Why it matters: Thomas' seven-stroke rally is tied for the third-largest final round comeback in major championship history, trailing only Paul Lawrie (10 strokes, 1999 Open) and Jack Burke Jr. (eight, 1956 Masters).
How it happened: The quick version is that Thomas (-5) beat Will Zalatoris in a three-hole playoff to win his second PGA Championship (2017), but that belies the chaos of the final few holes.
- Thomas got himself in the mix with four birdies in his last 10 holes and entered the clubhouse one stroke behind Chile's Mito Pereira, the surprising 54-hole leader competing in his second major.
- Zalatoris then nailed a clutch par putt on 18 to match Thomas. Both players needed Pereira to falter down the stretch — and they got their wish.
- Pereira's birdie putt on 17 fell a half-inch short, which proved costly as he double-bogeyed 18 to miss the playoff entirely and join the hall of 72nd-hole horrors.

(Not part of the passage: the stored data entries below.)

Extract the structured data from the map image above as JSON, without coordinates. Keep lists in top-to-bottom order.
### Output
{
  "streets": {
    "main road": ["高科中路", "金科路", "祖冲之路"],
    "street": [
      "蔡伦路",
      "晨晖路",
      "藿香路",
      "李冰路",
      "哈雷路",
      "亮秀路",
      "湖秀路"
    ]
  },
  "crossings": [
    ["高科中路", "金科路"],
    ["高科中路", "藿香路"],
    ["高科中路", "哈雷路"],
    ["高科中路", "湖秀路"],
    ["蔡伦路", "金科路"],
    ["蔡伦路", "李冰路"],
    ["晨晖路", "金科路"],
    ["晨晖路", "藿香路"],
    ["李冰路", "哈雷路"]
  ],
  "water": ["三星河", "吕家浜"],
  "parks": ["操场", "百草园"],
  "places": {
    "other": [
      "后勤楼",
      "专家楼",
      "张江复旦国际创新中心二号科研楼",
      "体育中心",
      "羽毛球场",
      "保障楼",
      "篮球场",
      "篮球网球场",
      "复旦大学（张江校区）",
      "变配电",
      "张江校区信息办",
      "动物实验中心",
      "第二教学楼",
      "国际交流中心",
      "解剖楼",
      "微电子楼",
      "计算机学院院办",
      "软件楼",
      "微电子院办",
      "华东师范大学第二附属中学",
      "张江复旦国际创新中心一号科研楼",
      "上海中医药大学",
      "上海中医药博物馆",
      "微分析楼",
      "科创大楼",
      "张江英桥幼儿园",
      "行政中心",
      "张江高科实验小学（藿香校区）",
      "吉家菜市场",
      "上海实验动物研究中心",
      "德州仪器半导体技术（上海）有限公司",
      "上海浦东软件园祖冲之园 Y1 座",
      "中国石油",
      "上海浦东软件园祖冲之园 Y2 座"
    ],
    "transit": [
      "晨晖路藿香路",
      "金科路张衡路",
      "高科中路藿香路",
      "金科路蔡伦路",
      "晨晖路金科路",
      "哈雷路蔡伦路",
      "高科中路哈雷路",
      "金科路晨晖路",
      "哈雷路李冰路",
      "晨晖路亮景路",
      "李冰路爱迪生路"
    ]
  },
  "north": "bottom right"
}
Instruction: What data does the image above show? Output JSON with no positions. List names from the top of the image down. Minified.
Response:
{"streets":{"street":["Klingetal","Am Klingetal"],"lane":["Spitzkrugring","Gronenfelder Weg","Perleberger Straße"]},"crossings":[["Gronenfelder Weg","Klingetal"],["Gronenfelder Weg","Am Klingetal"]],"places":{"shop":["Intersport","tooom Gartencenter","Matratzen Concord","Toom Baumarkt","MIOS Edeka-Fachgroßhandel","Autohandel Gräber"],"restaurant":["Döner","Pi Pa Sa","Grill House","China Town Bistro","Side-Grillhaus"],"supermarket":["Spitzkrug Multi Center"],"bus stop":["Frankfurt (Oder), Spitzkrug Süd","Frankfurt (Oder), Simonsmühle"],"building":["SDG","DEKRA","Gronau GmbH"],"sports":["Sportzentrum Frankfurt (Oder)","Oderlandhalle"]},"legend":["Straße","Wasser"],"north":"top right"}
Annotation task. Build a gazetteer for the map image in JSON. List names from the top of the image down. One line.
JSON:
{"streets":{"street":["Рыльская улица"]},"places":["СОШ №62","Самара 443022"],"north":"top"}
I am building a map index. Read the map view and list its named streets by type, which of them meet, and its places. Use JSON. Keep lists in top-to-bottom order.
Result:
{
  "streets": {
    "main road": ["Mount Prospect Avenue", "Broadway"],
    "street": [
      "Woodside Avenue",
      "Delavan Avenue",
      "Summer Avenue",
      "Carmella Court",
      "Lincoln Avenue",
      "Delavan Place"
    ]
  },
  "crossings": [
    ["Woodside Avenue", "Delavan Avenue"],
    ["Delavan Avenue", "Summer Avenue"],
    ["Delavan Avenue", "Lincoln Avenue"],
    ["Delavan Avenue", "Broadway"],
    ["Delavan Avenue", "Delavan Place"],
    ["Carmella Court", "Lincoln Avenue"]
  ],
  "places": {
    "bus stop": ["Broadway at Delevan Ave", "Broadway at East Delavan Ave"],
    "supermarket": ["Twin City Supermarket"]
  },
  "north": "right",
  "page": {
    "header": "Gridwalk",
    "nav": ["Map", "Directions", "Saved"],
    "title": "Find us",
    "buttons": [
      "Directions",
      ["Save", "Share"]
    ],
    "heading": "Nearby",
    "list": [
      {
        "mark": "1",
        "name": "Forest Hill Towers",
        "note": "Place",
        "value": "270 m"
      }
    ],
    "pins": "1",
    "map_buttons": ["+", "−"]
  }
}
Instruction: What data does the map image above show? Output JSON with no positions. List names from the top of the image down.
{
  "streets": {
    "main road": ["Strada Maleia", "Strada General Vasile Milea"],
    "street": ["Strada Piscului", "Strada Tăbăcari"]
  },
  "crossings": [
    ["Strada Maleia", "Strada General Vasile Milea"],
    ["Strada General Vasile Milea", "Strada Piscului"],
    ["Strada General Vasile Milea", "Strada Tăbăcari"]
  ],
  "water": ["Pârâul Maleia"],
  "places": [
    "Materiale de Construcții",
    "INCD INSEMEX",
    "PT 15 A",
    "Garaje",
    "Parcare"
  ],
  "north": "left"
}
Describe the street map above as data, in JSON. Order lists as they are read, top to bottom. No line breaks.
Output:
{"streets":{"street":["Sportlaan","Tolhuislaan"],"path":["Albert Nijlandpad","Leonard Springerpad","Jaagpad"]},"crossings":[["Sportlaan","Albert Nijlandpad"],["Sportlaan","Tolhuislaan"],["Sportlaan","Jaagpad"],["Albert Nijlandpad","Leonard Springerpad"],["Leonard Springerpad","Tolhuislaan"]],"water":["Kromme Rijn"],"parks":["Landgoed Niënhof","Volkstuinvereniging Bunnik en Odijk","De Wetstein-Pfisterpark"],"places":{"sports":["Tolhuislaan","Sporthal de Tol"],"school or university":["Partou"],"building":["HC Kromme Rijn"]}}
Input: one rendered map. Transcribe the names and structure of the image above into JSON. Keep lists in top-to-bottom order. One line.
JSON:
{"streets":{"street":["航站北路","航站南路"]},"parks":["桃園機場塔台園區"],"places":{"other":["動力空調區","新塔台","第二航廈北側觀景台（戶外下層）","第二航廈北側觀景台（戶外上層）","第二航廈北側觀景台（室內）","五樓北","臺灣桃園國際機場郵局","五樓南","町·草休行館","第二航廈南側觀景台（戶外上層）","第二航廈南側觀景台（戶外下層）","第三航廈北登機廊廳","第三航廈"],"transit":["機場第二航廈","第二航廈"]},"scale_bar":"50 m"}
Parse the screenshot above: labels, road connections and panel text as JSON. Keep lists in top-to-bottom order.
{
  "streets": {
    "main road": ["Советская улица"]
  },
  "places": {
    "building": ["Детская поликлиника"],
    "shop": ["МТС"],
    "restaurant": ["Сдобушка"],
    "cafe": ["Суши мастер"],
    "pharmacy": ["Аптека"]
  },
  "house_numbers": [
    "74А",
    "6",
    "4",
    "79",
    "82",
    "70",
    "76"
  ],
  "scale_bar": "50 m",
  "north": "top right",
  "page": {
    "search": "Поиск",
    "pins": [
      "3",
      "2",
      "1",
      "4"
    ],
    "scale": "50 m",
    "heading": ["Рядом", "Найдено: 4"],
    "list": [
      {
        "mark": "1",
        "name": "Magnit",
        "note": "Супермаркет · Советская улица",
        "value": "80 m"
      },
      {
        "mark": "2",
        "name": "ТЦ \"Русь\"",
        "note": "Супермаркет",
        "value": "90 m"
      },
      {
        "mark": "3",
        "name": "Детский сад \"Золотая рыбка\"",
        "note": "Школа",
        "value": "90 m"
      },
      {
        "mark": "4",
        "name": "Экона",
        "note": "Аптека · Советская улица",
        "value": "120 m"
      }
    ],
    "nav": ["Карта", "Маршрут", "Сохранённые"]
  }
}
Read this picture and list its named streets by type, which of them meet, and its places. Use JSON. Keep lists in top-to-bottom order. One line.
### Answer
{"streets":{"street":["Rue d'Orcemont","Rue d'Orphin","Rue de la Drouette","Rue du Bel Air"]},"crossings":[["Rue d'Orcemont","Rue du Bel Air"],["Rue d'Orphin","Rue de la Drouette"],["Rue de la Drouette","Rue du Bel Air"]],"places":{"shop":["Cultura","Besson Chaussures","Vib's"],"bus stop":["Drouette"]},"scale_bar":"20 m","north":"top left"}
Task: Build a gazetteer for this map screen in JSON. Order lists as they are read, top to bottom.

- In the playoff — the first at any major since the 2017 Masters — Thomas went birdie-birdie-par including a monster drive that reached the green on the par-four 17th. He tapped in for par on 18 to win.
The big picture: Thomas, 29, becomes just the sixth golfer since World War II with 15 PGA Tour victories and two majors before turning 30 (Jack Nicklaus, Johnny Miller, Tom Watson, Tiger Woods, Rory McIlroy).
The last word: Caddie Jim "Bones" Mackay gave Thomas some great advice ahead of Sunday's final round. Words to remember:
"You have to stop being so hard on yourself. You don't have to be perfect. Keep staying positive so good stuff can happen."